= Clayton Knowles =

20th-century journalist

Clayton Knowles (April 27, 1908 – January 4, 1978) worked as the Washington correspondent for The New York Times from 1943 to 1971. He became an established and well respected journalist during that time.

==Testimony in the Senate==
Knowles was one of 34 journalists and 26 New York Times employees subpoenaed by the Senate Internal Security Subcommittee in November 1955. The subpoenas were a result of journalist Winston Burdett's testimony in June 1955. Knowles was one of the more cooperative witnesses the senators encountered as a number of other journalists invoked the Fifth and First Amendments to avoid answering questions, many of them losing their jobs as a result.

Knowles told the subcommittee that he suffered from "extreme naivete" when he joined the Communist Party while working at the Long Island Daily Press in 1937. He testified that he went to the FBI with his story in 1954 after he found out that his name had been dropped in the subcommittee hearings. He claimed to have left the Communist Party in 1939.

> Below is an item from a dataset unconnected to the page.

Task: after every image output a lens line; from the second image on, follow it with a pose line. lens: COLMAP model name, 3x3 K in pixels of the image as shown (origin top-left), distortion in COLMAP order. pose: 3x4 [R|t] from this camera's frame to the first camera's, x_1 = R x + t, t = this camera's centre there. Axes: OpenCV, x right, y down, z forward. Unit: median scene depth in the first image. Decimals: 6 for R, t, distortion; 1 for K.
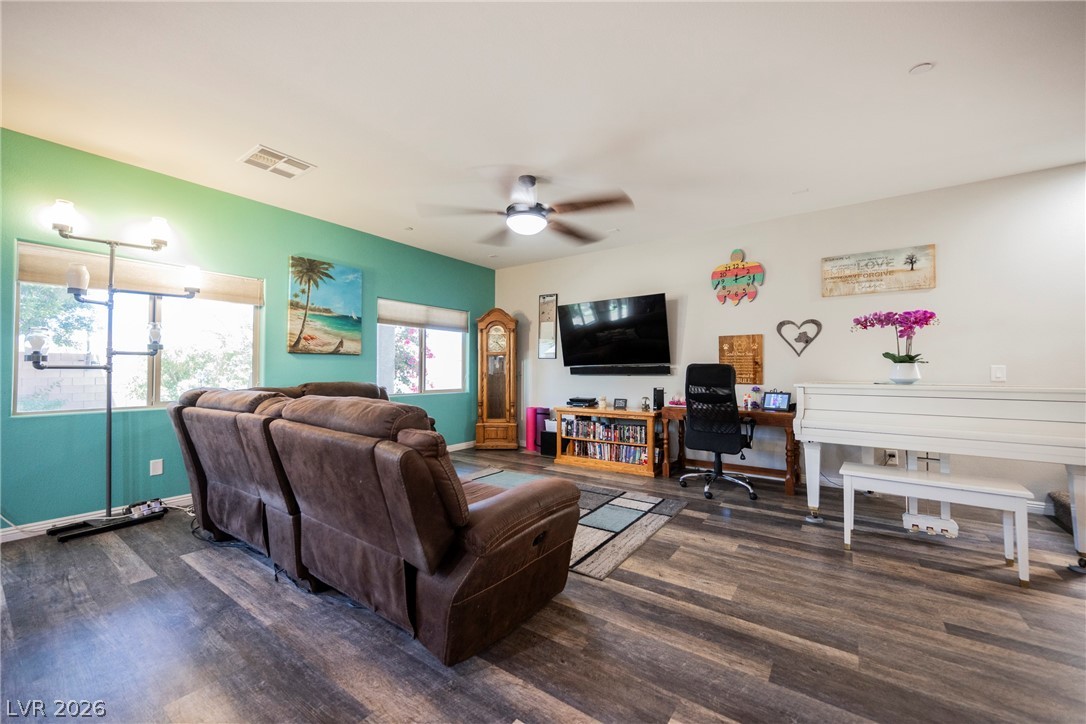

Knowles provided the subcommittee with the names of his Communist Party cell-mates during the years at the Long Island newspaper. He told them he knew of no Communists at the New York Times.

His testimony prompted Senator Thomas Carey Hennings to admonish the subcommittee counsel J. G. Sourwine for not giving the subcommittee advance notice of the witnesses and questioned whether "any useful purpose" had been served by publicly embarrassing such a long-rehabilitated communist such as Knowles.

==Personal==
Knowles was a 1931 graduate of Columbia University Graduate School of Journalism.